━━━ THE DATA

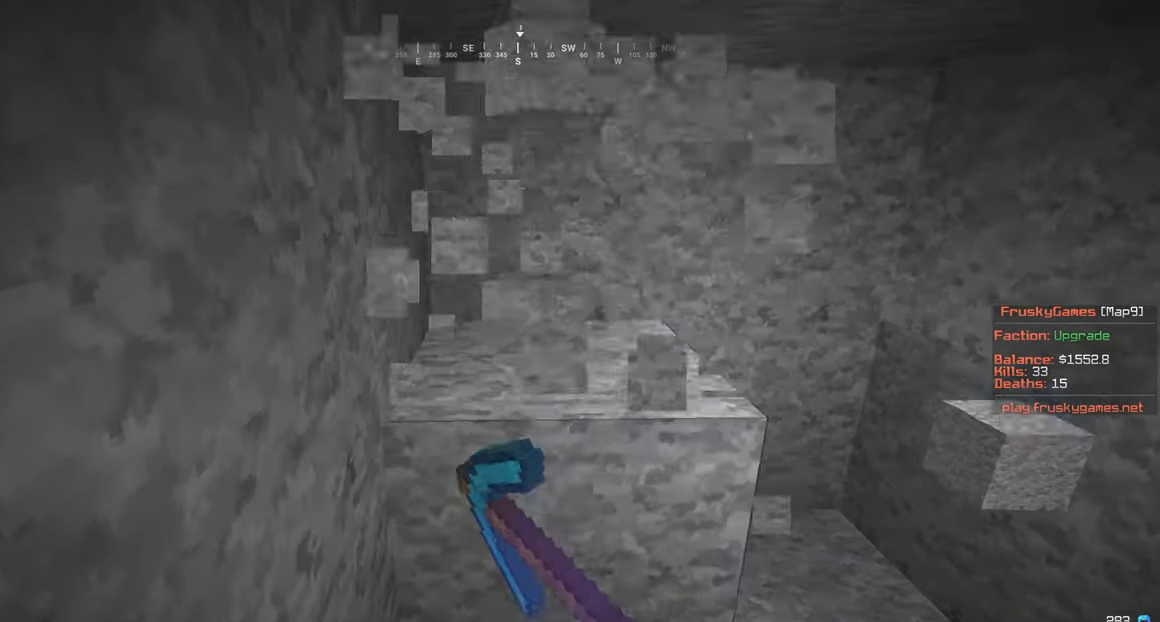
{"keys": ["d"], "mouse": ["left"], "events": [[83, "d", "down"], [117, "w", "down"], [417, "w", "up"]]}
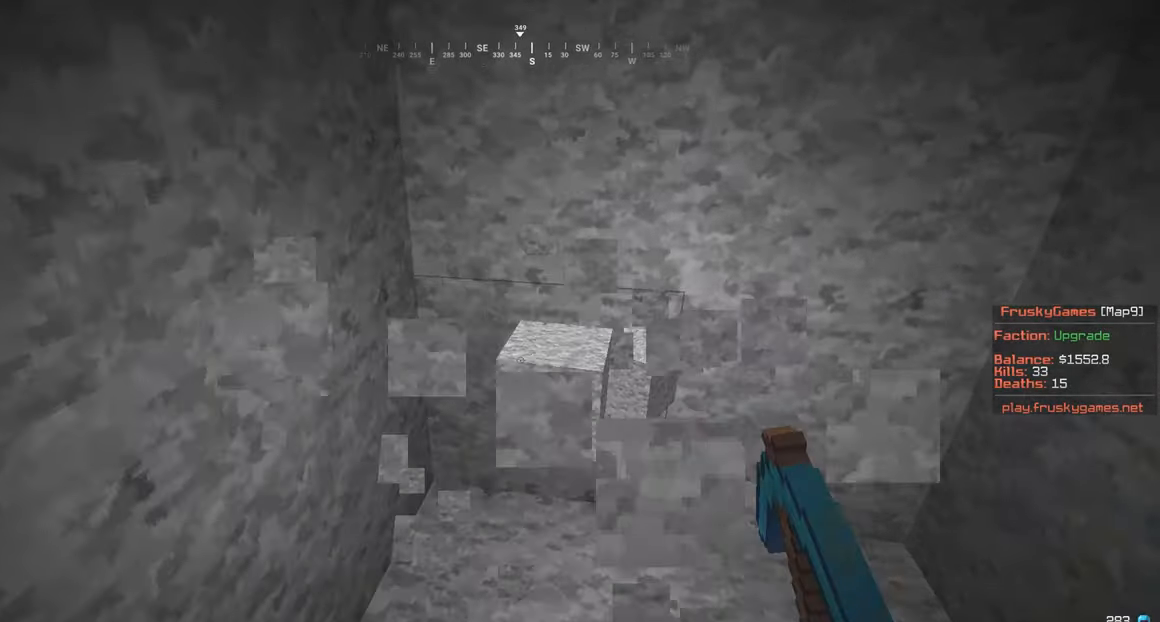
{"keys": ["a", "s"], "mouse": [], "events": [[67, "d", "up"], [117, "mouse_left", "up"], [117, "s", "down"], [317, "a", "down"]]}
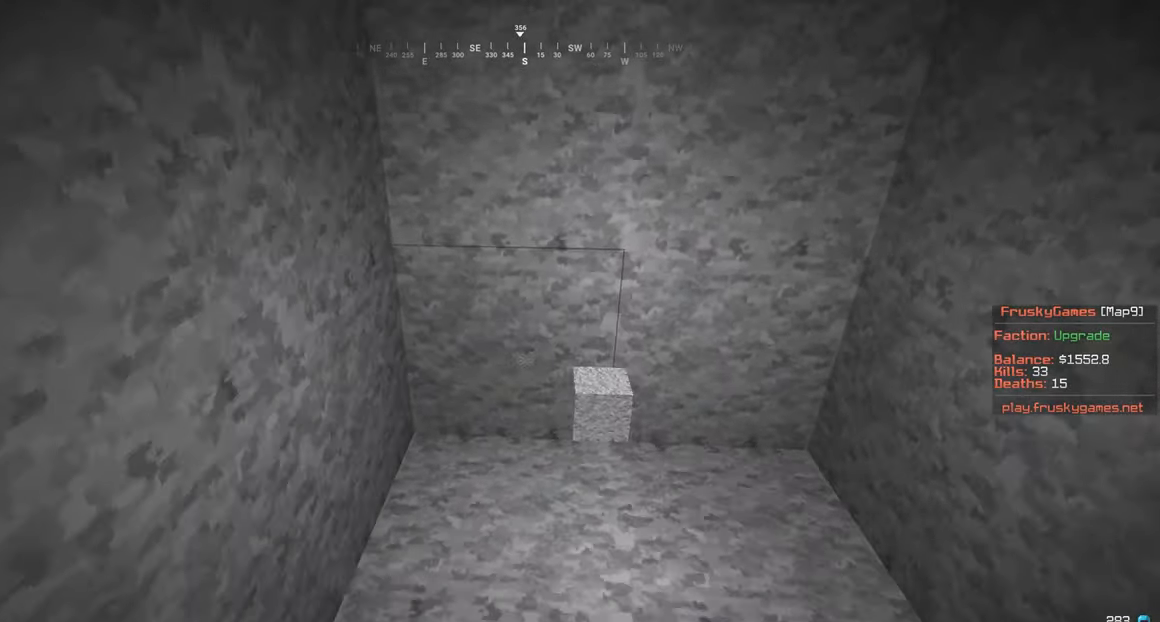
{"keys": [], "mouse": [], "events": [[17, "s", "up"], [67, "a", "up"]]}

━━━━━━

**WHAT YOU NEED TO DO**. Return the material from above in full, exactly as written, with the pictures omitted.

**ANSWER TO THIS EXERCISE**.
{"keys": ["d"], "mouse": ["left"], "events": [[83, "d", "down"], [117, "w", "down"], [417, "w", "up"]]}
{"keys": ["a", "s"], "mouse": [], "events": [[67, "d", "up"], [117, "mouse_left", "up"], [117, "s", "down"], [317, "a", "down"]]}
{"keys": [], "mouse": [], "events": [[17, "s", "up"], [67, "a", "up"]]}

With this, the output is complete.